The first draft of the Australia – United States Free Trade Agreement (FTA) (concluded on 8 February 2004) was released to the Australian public on Thursday, 4 March 2004.
Unlike the earlier Australia – Singapore Free Trade Agreement, there is no broad exemption for cultural services in the FTA. The Singapore approach leaves Australia free to maintain existing intellectual property (IP) and audiovisual regimes and to change them. The FTA approach is basically the opposite For instance, while Australia’s existing cultural commitments have been maintained, Australia’s ability to introduce new, more protective, measures for audiovisual services has been restricted. In particular, whether Australia can ensure adequate Australian program content in the future, irrespective of the mode of program delivery, is unclear. A number of the FTA’s provisions also require our IP laws and practices to change so that they are closer to corresponding US provisions that arguably support rights holders rather than users, and some of the changes, such as the copyright term extension, have been introduced when there is no evidence that they benefit anyone.
The general concern across all sectors of the cultural industry is that Australia’s approach to cultural issues in FTA (which was to have been largely the same as the Singapore exemption approach) has been altered without consultation with the industry, that the draft FTA lacks clarity on a number of key issues, and that FTA is not as positive, nor even as neutral, as the industry was led to expect.

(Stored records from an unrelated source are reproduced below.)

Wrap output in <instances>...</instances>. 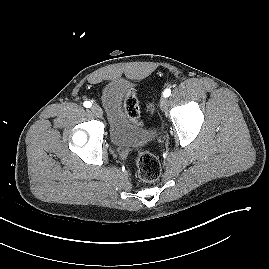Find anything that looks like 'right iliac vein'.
Here are the masks:
<instances>
[{
    "label": "right iliac vein",
    "mask_w": 269,
    "mask_h": 269,
    "mask_svg": "<svg viewBox=\"0 0 269 269\" xmlns=\"http://www.w3.org/2000/svg\"><path fill=\"white\" fill-rule=\"evenodd\" d=\"M91 110L96 116H98V117L103 116V111L98 105H93Z\"/></svg>",
    "instance_id": "obj_1"
}]
</instances>
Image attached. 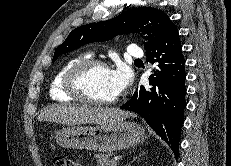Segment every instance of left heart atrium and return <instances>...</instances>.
Instances as JSON below:
<instances>
[{
  "label": "left heart atrium",
  "instance_id": "39dd6f15",
  "mask_svg": "<svg viewBox=\"0 0 231 166\" xmlns=\"http://www.w3.org/2000/svg\"><path fill=\"white\" fill-rule=\"evenodd\" d=\"M110 79L113 90L118 96L122 94L131 83V74L124 66H118L110 70Z\"/></svg>",
  "mask_w": 231,
  "mask_h": 166
}]
</instances>
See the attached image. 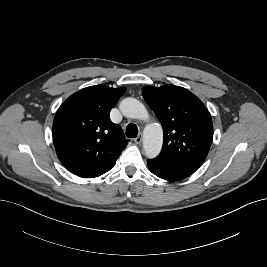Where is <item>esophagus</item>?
<instances>
[{
    "instance_id": "34e87169",
    "label": "esophagus",
    "mask_w": 267,
    "mask_h": 267,
    "mask_svg": "<svg viewBox=\"0 0 267 267\" xmlns=\"http://www.w3.org/2000/svg\"><path fill=\"white\" fill-rule=\"evenodd\" d=\"M134 142L136 143V144H140L141 142H142V137L139 135V136H137L135 139H134Z\"/></svg>"
}]
</instances>
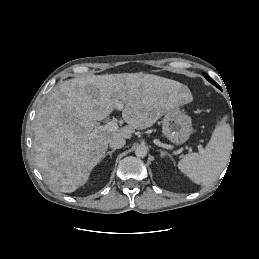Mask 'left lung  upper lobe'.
<instances>
[{
	"label": "left lung upper lobe",
	"instance_id": "1",
	"mask_svg": "<svg viewBox=\"0 0 259 259\" xmlns=\"http://www.w3.org/2000/svg\"><path fill=\"white\" fill-rule=\"evenodd\" d=\"M204 77H205L210 83H212L213 85H215V86H217V87L219 88L218 84H217L208 74L204 73Z\"/></svg>",
	"mask_w": 259,
	"mask_h": 259
}]
</instances>
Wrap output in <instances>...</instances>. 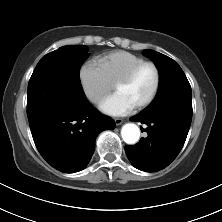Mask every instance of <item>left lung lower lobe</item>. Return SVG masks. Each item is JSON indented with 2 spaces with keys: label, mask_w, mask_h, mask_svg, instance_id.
Returning <instances> with one entry per match:
<instances>
[{
  "label": "left lung lower lobe",
  "mask_w": 222,
  "mask_h": 222,
  "mask_svg": "<svg viewBox=\"0 0 222 222\" xmlns=\"http://www.w3.org/2000/svg\"><path fill=\"white\" fill-rule=\"evenodd\" d=\"M132 121L147 125L148 136L133 146H125L130 162L139 170L155 172L167 167L179 154L191 120V99L171 97L149 105ZM142 130V128H141Z\"/></svg>",
  "instance_id": "obj_1"
}]
</instances>
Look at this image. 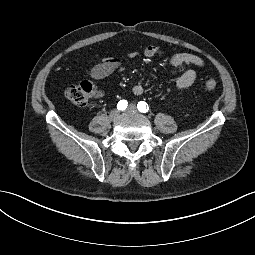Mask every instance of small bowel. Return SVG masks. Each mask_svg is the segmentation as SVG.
I'll return each mask as SVG.
<instances>
[{
    "label": "small bowel",
    "instance_id": "small-bowel-1",
    "mask_svg": "<svg viewBox=\"0 0 255 255\" xmlns=\"http://www.w3.org/2000/svg\"><path fill=\"white\" fill-rule=\"evenodd\" d=\"M160 52V48L156 45H148L144 49L146 57L156 56ZM134 56V54H133ZM169 65L172 67H183L182 74L176 79L175 86L178 89H185L191 86L196 80L197 73L192 67L203 68L205 61L194 54L190 53H176L169 58ZM124 69V62L117 57H108L102 60L91 68L89 76L92 79H102L115 71ZM134 95L139 96L144 91V84L141 81L135 83L132 89Z\"/></svg>",
    "mask_w": 255,
    "mask_h": 255
}]
</instances>
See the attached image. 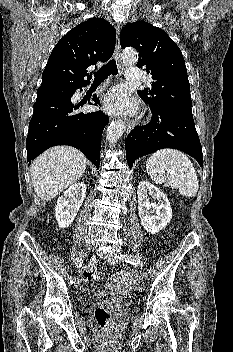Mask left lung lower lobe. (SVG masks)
Listing matches in <instances>:
<instances>
[{"instance_id": "left-lung-lower-lobe-1", "label": "left lung lower lobe", "mask_w": 233, "mask_h": 352, "mask_svg": "<svg viewBox=\"0 0 233 352\" xmlns=\"http://www.w3.org/2000/svg\"><path fill=\"white\" fill-rule=\"evenodd\" d=\"M149 124L136 126L125 140L126 159L131 168L135 160L159 149H178L195 158L203 167L202 146L193 117L153 107Z\"/></svg>"}]
</instances>
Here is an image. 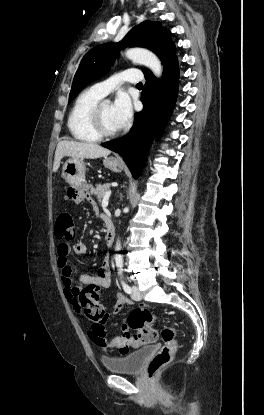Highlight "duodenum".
Returning <instances> with one entry per match:
<instances>
[{"label":"duodenum","mask_w":264,"mask_h":415,"mask_svg":"<svg viewBox=\"0 0 264 415\" xmlns=\"http://www.w3.org/2000/svg\"><path fill=\"white\" fill-rule=\"evenodd\" d=\"M115 240V229L113 222L109 216L105 218V242L108 246H112Z\"/></svg>","instance_id":"obj_1"}]
</instances>
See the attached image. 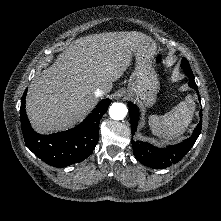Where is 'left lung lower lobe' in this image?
<instances>
[{
  "label": "left lung lower lobe",
  "instance_id": "0a47b994",
  "mask_svg": "<svg viewBox=\"0 0 221 221\" xmlns=\"http://www.w3.org/2000/svg\"><path fill=\"white\" fill-rule=\"evenodd\" d=\"M186 76L189 78V86L194 88L199 95L197 85L194 80V75L192 70H184ZM200 100V97H199ZM130 110V123L132 128V136L135 134L138 125V116L139 112L137 108L132 103H128ZM200 123L194 129V132L191 137L184 140L183 142L170 145L165 149H160L154 147L153 145L142 142V141H134L132 139L133 153L139 162L142 164L155 168V169H163L169 167L173 164H176L180 161L187 152L192 148L194 143L196 142L202 126V113L200 112Z\"/></svg>",
  "mask_w": 221,
  "mask_h": 221
}]
</instances>
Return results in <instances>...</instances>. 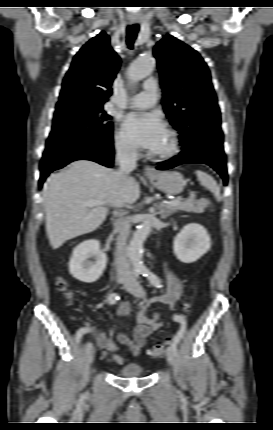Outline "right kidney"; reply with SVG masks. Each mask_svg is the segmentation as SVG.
Listing matches in <instances>:
<instances>
[{
	"label": "right kidney",
	"mask_w": 273,
	"mask_h": 430,
	"mask_svg": "<svg viewBox=\"0 0 273 430\" xmlns=\"http://www.w3.org/2000/svg\"><path fill=\"white\" fill-rule=\"evenodd\" d=\"M95 258V262L88 261ZM107 257L100 249V242L95 239L86 240L77 245L69 261V272L83 283L96 282L106 268Z\"/></svg>",
	"instance_id": "1"
}]
</instances>
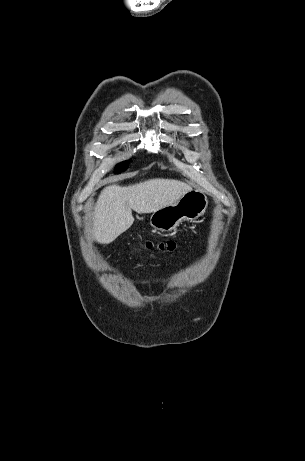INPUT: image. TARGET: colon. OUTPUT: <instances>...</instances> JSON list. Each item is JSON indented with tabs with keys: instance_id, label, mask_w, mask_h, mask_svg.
<instances>
[{
	"instance_id": "colon-1",
	"label": "colon",
	"mask_w": 305,
	"mask_h": 461,
	"mask_svg": "<svg viewBox=\"0 0 305 461\" xmlns=\"http://www.w3.org/2000/svg\"><path fill=\"white\" fill-rule=\"evenodd\" d=\"M146 248L149 250L156 248L161 251L171 252L176 248V242L174 240H166L158 243L147 242Z\"/></svg>"
}]
</instances>
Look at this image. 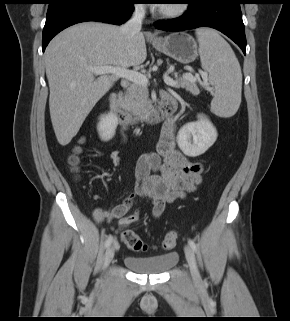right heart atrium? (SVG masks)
<instances>
[{"label": "right heart atrium", "instance_id": "right-heart-atrium-1", "mask_svg": "<svg viewBox=\"0 0 290 321\" xmlns=\"http://www.w3.org/2000/svg\"><path fill=\"white\" fill-rule=\"evenodd\" d=\"M135 10L138 12H141L143 10V6L141 5V3H137V5H135Z\"/></svg>", "mask_w": 290, "mask_h": 321}]
</instances>
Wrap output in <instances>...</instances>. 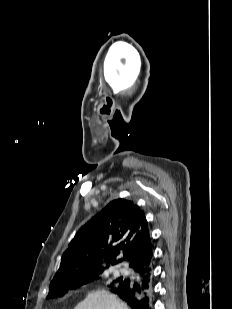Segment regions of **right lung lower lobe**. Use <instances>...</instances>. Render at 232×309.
Listing matches in <instances>:
<instances>
[{"label": "right lung lower lobe", "instance_id": "right-lung-lower-lobe-1", "mask_svg": "<svg viewBox=\"0 0 232 309\" xmlns=\"http://www.w3.org/2000/svg\"><path fill=\"white\" fill-rule=\"evenodd\" d=\"M153 256L130 265L134 273L124 277L111 291L127 302L131 309H152Z\"/></svg>", "mask_w": 232, "mask_h": 309}]
</instances>
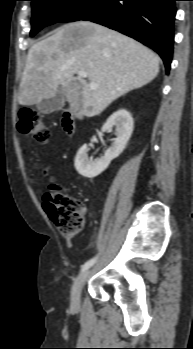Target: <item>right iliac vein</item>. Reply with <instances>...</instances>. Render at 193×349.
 Wrapping results in <instances>:
<instances>
[{
  "mask_svg": "<svg viewBox=\"0 0 193 349\" xmlns=\"http://www.w3.org/2000/svg\"><path fill=\"white\" fill-rule=\"evenodd\" d=\"M90 271L85 270L75 279L71 290V305L74 309L80 308V297L82 288L89 276Z\"/></svg>",
  "mask_w": 193,
  "mask_h": 349,
  "instance_id": "obj_1",
  "label": "right iliac vein"
}]
</instances>
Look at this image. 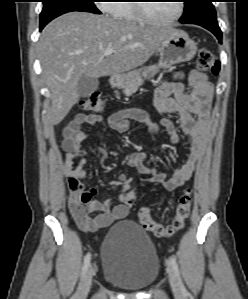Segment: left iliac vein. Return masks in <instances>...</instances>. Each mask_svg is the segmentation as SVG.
I'll list each match as a JSON object with an SVG mask.
<instances>
[{"label": "left iliac vein", "mask_w": 248, "mask_h": 299, "mask_svg": "<svg viewBox=\"0 0 248 299\" xmlns=\"http://www.w3.org/2000/svg\"><path fill=\"white\" fill-rule=\"evenodd\" d=\"M168 276H169V282H170L173 293L176 296H181L182 290H181L180 283L178 281V278H177L175 272L170 267L168 268Z\"/></svg>", "instance_id": "left-iliac-vein-1"}]
</instances>
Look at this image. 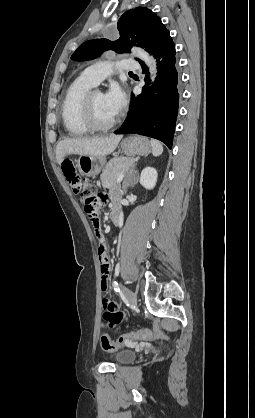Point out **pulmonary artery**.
Instances as JSON below:
<instances>
[{
	"mask_svg": "<svg viewBox=\"0 0 255 418\" xmlns=\"http://www.w3.org/2000/svg\"><path fill=\"white\" fill-rule=\"evenodd\" d=\"M139 67L140 66L136 61L129 59L118 61L115 64L100 62L86 68L82 73V76L96 86L114 70L135 71L138 70Z\"/></svg>",
	"mask_w": 255,
	"mask_h": 418,
	"instance_id": "pulmonary-artery-1",
	"label": "pulmonary artery"
}]
</instances>
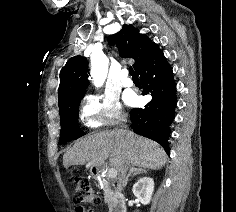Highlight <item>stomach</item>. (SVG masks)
I'll return each mask as SVG.
<instances>
[{"instance_id": "stomach-1", "label": "stomach", "mask_w": 236, "mask_h": 212, "mask_svg": "<svg viewBox=\"0 0 236 212\" xmlns=\"http://www.w3.org/2000/svg\"><path fill=\"white\" fill-rule=\"evenodd\" d=\"M90 169V173L94 175L96 173V168L95 167H88Z\"/></svg>"}]
</instances>
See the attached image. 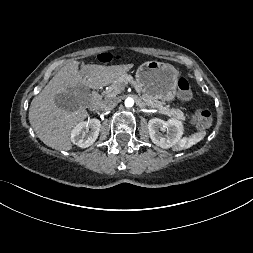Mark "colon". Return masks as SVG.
<instances>
[{
	"instance_id": "5ec220e1",
	"label": "colon",
	"mask_w": 253,
	"mask_h": 253,
	"mask_svg": "<svg viewBox=\"0 0 253 253\" xmlns=\"http://www.w3.org/2000/svg\"><path fill=\"white\" fill-rule=\"evenodd\" d=\"M97 60L101 63H107L111 60V56L109 53H100L97 55ZM178 92L180 96L186 100H190L192 98V90L189 81L181 77L178 80ZM212 114L207 108H198L193 116V123L198 128H206L211 124Z\"/></svg>"
}]
</instances>
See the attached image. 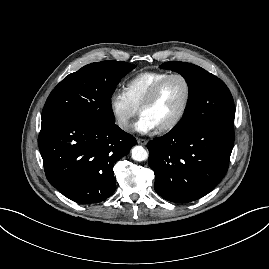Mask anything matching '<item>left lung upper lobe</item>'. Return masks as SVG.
Returning a JSON list of instances; mask_svg holds the SVG:
<instances>
[{
    "mask_svg": "<svg viewBox=\"0 0 269 269\" xmlns=\"http://www.w3.org/2000/svg\"><path fill=\"white\" fill-rule=\"evenodd\" d=\"M160 68L181 74L190 89L185 114L172 131L188 132L218 120L234 121V101L222 80L199 66L185 62H165Z\"/></svg>",
    "mask_w": 269,
    "mask_h": 269,
    "instance_id": "obj_1",
    "label": "left lung upper lobe"
}]
</instances>
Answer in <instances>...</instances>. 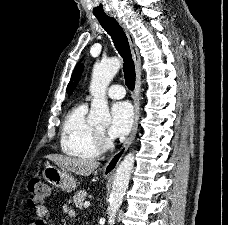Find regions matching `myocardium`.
I'll list each match as a JSON object with an SVG mask.
<instances>
[{
    "label": "myocardium",
    "mask_w": 228,
    "mask_h": 225,
    "mask_svg": "<svg viewBox=\"0 0 228 225\" xmlns=\"http://www.w3.org/2000/svg\"><path fill=\"white\" fill-rule=\"evenodd\" d=\"M98 132V144L101 150H107L110 147V143L103 138L102 131Z\"/></svg>",
    "instance_id": "myocardium-1"
}]
</instances>
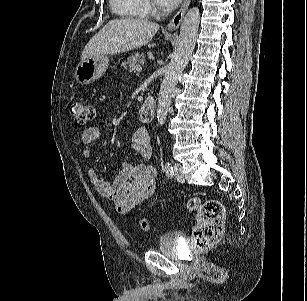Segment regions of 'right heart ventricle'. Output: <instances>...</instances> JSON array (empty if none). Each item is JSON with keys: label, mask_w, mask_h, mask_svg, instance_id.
Here are the masks:
<instances>
[{"label": "right heart ventricle", "mask_w": 307, "mask_h": 301, "mask_svg": "<svg viewBox=\"0 0 307 301\" xmlns=\"http://www.w3.org/2000/svg\"><path fill=\"white\" fill-rule=\"evenodd\" d=\"M112 10L126 18L145 19L149 13L146 0H110Z\"/></svg>", "instance_id": "e07e8e85"}]
</instances>
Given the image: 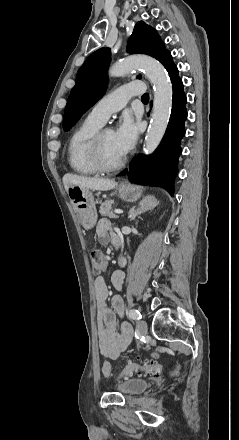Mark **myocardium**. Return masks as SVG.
I'll use <instances>...</instances> for the list:
<instances>
[{
    "label": "myocardium",
    "instance_id": "obj_1",
    "mask_svg": "<svg viewBox=\"0 0 239 440\" xmlns=\"http://www.w3.org/2000/svg\"><path fill=\"white\" fill-rule=\"evenodd\" d=\"M111 130L109 128H99L91 137L88 144V154L91 160V163L94 167L100 172H115L119 170L125 163L127 157L126 155H122L119 157L115 163L108 164L103 156L102 151V137L105 131Z\"/></svg>",
    "mask_w": 239,
    "mask_h": 440
}]
</instances>
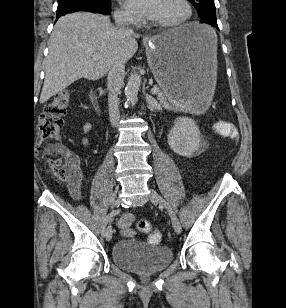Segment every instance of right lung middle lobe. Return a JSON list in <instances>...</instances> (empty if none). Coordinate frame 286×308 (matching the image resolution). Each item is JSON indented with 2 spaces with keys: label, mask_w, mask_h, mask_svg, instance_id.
<instances>
[{
  "label": "right lung middle lobe",
  "mask_w": 286,
  "mask_h": 308,
  "mask_svg": "<svg viewBox=\"0 0 286 308\" xmlns=\"http://www.w3.org/2000/svg\"><path fill=\"white\" fill-rule=\"evenodd\" d=\"M85 6L110 9L111 0H58L57 10Z\"/></svg>",
  "instance_id": "dd1d6c3e"
}]
</instances>
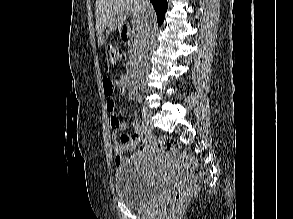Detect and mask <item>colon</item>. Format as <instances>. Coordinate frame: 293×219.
Masks as SVG:
<instances>
[{
	"instance_id": "colon-1",
	"label": "colon",
	"mask_w": 293,
	"mask_h": 219,
	"mask_svg": "<svg viewBox=\"0 0 293 219\" xmlns=\"http://www.w3.org/2000/svg\"><path fill=\"white\" fill-rule=\"evenodd\" d=\"M107 58L110 64H116L124 58V51L122 48L109 44L106 49ZM157 145L164 152L173 155L179 163H181L188 170H195L197 167L196 159L186 152L180 151L178 141L170 136H162L157 139ZM209 180L207 171H201L198 174L195 182H188L177 188L167 199V206L175 208L181 205L187 198H189L198 188L199 184L206 183Z\"/></svg>"
}]
</instances>
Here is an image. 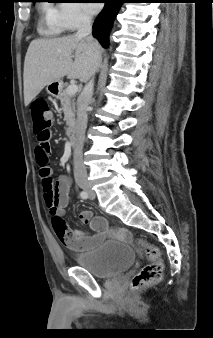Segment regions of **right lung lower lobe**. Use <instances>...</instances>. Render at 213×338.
<instances>
[{"instance_id":"1","label":"right lung lower lobe","mask_w":213,"mask_h":338,"mask_svg":"<svg viewBox=\"0 0 213 338\" xmlns=\"http://www.w3.org/2000/svg\"><path fill=\"white\" fill-rule=\"evenodd\" d=\"M124 0H105L104 9L93 24V35L99 40L103 47H107L108 35L112 28L113 21Z\"/></svg>"}]
</instances>
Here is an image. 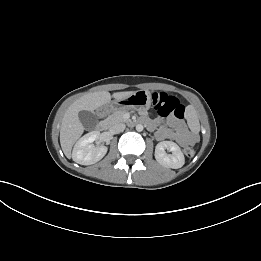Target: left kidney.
Returning a JSON list of instances; mask_svg holds the SVG:
<instances>
[{"mask_svg":"<svg viewBox=\"0 0 261 261\" xmlns=\"http://www.w3.org/2000/svg\"><path fill=\"white\" fill-rule=\"evenodd\" d=\"M165 149L170 150L172 154H167ZM155 159L159 164L172 169L181 168L185 163L180 147L172 141H162L156 145Z\"/></svg>","mask_w":261,"mask_h":261,"instance_id":"5707ae66","label":"left kidney"}]
</instances>
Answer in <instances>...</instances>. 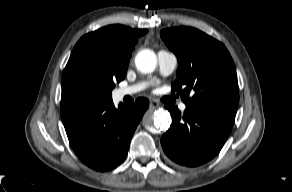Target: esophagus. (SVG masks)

Aspects of AUSFTA especially relevant to the arts sector
The services and investment provisions
These are the provisions that deal with local content in the Australian audiovisual sector. Their effect includes that:
- the current 55% local content transmission quota for programming on free-to-air analogue and digital (except multi-channeling) prime time commercial TV is maintained but cannot be increased. Additionally, once lowered, levels can’t be reinstated;
- the current 80% local content transmission quota for advertising on free-to-air analogue and digital (except multi-channeling) commercial TV is maintained but cannot be increased. Additionally, once lowered, levels can’t be reinstated;
- the current 10% pay-TV programming expenditure on Australian drama production is maintained, and this percentage may be imposed on arts, children’s, documentary and educational programs. In relation to drama, the percentage can be increased to a maximum of 20%, but only after consultation with the US;
- subject to certain conditions, Australia can also maintain measures, and introduce new measures, in relation to:
- transmission quotas for multi-channeled free-to-air commercial TV and free-to-air commercial radio broadcasting but conditions are attached;
- ensuring that Australian content on interactive audio or video services or both is not unreasonably denied to Australian consumers. Do these services include digital services such as e-cinema?;
- broadcasting licensing and spectrum management; and
- tax concessions for investment in Australian film and TV production.
- Australia may maintain existing co-production arrangements and introduce new co-production arrangements.
- A party’s ability to provide public services, subsidies and grants is not restricted.
The IP provisions
These provisions cover copyright and related rights, trade marks, including geographical indications, domain names, industrial designs, patents, regulated products and IP enforcement. In relation to copyright, Australia’s obligations include:
- to extend the copyright term by about an extra 20 years to 70 years from publication of a film or sound recording and 70 years from the death of an author in the case of works. The extension will not apply retrospectively;
- within 2 years from the date that the FTA enters into force, to further restrict the circumvention of effective technological protection measures;
- to subject some unauthorised activities concerning devices or systems that decode an encrypted satellite signal to civil and criminal penalties;
- to add further criminal penalties and procedures; and
- to limit an ISP’s liability for allegedly infringing material on its systems or networks so long as the ISP complies with specified conditions which may have the effect that ISPs remove material without proof of copyright infringement.
When does the FTA become effective?
According to the Department of Foreign Affairs and Trade (DFAT), FTA is unlikely to come into force before 1 January 2005. Before it does:
- both the Australian and United States governments must complete their respective domestic approval processes;
- any necessary legislation must be passed in each country; and
- the governments must agree on the date for FTA’s entry into force.
Arts Law will continue to participate in the FTA debate, especially with other cultural organisations concerned by the concessions that have been made.